The use of evidence throughout the book is of the highest quality. Pitfalls in the sources are spotted, considered and discussed, and though no two people reading the same sources will ever reach all the same conclusions, the use of evidence here is manifestly safe. She has, for example, given considerable thought to the debate about wills, and whether they represent views of the scribe or of the testator. Her exceptionally rich sources have enabled her to compare several wills written by the same scribe, and to conclude that a scribe may use several different formulae for different testators. It thus seems safe to conclude that the will probably does represent the genuine views of the testator. Not all readers will accept her definition of a ‘Protestant will’, but at least she has drawn the reader’s attention to ‘serious problems of definition’. If it is the mark of a good scholar to have thought of alternative explanations before the reader can do it, this is a work of the highest scholarship.

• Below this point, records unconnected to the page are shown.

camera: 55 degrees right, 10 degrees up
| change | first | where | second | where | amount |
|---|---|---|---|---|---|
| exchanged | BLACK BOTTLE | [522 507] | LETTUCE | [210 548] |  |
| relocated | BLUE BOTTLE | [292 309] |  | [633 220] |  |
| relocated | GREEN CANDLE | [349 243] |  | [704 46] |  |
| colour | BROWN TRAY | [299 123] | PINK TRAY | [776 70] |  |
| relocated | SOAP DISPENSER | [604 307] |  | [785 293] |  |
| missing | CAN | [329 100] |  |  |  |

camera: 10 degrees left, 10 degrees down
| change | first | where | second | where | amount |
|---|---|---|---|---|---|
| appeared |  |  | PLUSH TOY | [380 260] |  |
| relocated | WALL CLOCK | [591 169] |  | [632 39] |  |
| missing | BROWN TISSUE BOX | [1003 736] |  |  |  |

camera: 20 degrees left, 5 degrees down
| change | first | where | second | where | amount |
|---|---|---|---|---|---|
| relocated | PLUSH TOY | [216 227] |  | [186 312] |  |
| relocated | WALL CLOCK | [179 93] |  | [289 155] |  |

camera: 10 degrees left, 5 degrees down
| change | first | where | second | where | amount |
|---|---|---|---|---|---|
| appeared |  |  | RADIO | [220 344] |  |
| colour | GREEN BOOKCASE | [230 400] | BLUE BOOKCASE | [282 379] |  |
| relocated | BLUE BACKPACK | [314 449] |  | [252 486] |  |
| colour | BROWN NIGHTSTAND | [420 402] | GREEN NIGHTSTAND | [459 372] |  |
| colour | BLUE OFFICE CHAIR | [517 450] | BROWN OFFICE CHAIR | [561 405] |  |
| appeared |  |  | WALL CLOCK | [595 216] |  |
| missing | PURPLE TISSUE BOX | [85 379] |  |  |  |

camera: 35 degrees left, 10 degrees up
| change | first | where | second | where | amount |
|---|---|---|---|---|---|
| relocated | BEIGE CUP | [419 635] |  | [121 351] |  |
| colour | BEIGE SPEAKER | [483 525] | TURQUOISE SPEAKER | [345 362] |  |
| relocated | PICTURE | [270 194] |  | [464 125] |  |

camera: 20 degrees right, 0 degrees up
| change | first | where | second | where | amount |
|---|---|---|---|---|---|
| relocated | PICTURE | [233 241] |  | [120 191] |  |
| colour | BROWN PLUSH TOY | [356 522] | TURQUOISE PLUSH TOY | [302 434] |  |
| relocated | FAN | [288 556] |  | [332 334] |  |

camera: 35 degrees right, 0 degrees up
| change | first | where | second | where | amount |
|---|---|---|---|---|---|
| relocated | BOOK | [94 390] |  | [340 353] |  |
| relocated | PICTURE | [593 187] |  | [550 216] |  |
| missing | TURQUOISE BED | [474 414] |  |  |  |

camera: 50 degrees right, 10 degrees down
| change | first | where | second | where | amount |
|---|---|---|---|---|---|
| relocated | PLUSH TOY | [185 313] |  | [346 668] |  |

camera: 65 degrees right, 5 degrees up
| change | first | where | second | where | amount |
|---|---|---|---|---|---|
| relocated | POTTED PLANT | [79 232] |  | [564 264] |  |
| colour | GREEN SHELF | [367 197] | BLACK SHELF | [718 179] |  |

As a picture of a single community, this work is all we can ask. As a contribution to the history of England, it sets an agenda. The paradigm into which it fits most closely is that of Alan Macfarlane, but there are many pieces to be added before that picture can be made complete enough for full testing. We here have some vital pieces added from a community which appears prima facie to be highly untypical. It is not until we have more local work straddling the alleged divide between ‘medieval’ and ‘modern’ history that we can know fully which Havering evidence is untypical, and which is not.